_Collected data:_
****************************************

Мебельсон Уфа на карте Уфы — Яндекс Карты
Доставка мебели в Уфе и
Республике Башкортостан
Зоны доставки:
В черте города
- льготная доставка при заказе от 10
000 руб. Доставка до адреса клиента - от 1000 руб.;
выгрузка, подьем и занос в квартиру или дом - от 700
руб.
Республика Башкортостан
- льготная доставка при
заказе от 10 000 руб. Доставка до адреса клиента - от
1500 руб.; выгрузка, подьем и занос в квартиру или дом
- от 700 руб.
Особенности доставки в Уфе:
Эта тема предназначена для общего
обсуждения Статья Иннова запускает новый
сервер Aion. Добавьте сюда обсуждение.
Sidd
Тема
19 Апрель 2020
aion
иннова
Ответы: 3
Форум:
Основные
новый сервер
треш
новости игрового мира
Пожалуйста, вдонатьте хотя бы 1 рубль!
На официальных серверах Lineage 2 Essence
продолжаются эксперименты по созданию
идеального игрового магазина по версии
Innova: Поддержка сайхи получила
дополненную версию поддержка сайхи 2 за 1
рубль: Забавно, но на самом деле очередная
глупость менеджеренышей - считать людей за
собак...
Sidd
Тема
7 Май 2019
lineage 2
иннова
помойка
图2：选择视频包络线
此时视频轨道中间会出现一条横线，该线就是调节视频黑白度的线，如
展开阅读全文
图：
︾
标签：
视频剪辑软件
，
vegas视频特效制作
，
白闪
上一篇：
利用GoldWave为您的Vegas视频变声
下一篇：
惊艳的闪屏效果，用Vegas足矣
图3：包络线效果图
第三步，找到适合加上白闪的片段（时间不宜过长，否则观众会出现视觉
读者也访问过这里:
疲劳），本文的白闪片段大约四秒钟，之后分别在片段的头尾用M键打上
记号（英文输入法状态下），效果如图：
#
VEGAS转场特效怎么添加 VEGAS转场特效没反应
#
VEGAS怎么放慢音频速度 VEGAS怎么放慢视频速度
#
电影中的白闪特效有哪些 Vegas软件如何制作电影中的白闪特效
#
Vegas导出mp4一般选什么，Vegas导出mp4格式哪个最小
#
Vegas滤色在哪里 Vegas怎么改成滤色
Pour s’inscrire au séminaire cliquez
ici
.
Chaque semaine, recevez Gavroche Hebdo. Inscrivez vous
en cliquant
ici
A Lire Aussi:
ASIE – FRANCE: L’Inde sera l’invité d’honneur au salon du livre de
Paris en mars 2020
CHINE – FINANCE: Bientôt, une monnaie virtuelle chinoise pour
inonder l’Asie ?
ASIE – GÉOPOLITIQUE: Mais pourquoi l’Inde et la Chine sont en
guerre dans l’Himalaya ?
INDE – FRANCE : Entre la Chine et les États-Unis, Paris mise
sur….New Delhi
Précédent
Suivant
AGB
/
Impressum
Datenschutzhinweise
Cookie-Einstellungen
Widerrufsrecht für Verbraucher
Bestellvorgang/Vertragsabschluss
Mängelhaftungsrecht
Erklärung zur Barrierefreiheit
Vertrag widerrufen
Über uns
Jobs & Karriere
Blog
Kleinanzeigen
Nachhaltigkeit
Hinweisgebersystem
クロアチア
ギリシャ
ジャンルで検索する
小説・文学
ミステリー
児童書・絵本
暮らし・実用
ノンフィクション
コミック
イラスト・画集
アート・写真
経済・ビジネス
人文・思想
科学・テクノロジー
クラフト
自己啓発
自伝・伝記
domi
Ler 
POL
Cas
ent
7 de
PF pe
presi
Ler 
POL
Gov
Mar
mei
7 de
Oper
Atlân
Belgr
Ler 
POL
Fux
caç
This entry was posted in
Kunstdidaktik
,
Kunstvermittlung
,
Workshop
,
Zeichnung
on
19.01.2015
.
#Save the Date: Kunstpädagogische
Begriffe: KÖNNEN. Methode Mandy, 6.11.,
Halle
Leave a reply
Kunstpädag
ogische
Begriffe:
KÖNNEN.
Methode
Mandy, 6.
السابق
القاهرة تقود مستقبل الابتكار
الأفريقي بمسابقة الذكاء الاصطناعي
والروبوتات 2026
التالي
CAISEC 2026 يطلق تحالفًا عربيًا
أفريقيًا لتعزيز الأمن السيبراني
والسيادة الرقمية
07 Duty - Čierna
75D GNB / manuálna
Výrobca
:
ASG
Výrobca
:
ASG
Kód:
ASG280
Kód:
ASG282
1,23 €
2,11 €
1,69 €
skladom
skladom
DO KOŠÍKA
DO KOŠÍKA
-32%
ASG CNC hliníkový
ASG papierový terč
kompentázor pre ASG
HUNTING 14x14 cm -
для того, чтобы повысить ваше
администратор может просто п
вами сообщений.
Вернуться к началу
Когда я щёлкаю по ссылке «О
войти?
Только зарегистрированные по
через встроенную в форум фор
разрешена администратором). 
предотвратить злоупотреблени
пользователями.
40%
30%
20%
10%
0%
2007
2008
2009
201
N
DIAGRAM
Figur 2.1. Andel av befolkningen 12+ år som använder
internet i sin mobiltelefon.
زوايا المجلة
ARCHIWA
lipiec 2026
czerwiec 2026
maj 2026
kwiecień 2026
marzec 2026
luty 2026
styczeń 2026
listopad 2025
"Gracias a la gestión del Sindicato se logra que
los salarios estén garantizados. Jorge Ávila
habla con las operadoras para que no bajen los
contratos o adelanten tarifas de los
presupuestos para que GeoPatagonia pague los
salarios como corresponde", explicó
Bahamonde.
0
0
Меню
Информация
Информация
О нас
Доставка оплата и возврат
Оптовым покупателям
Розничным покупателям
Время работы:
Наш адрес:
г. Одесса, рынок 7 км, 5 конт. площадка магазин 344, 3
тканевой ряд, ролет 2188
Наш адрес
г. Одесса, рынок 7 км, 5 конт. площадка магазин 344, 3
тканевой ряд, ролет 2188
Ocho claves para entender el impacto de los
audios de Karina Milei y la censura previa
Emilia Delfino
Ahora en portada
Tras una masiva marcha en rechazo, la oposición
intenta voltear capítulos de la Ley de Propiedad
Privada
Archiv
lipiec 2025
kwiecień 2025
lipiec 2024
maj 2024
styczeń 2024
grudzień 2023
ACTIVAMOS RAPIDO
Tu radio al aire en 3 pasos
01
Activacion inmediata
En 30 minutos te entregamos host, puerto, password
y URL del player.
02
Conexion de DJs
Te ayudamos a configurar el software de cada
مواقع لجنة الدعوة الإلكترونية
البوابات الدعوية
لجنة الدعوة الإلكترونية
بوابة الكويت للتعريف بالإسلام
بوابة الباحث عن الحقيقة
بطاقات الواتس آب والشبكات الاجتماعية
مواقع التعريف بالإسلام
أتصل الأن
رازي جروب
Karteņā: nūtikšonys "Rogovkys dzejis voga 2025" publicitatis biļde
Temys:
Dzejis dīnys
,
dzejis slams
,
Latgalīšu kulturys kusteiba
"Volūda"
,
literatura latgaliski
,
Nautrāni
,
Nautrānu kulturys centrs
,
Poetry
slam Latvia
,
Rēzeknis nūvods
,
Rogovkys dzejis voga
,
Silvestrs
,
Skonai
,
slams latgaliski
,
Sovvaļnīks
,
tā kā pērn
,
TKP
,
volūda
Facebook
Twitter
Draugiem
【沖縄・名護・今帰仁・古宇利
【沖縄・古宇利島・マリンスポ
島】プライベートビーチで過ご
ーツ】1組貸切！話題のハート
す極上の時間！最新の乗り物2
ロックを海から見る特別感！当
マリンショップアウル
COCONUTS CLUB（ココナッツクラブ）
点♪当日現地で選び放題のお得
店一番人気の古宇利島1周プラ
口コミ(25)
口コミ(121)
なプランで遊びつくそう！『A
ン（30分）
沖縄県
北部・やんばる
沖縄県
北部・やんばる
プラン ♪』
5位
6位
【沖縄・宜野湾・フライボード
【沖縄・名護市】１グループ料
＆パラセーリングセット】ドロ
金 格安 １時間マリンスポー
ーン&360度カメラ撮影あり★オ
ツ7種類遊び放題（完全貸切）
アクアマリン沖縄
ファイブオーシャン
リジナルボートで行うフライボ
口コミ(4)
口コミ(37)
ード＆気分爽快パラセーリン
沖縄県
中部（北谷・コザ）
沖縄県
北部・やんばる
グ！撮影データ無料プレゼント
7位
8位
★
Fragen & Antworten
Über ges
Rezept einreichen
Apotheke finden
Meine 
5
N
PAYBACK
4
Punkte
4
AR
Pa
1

****************************************

Track down every line in the entries that includes the string "новый", and copy it.

обсуждения Статья Иннова запускает новый
новый сервер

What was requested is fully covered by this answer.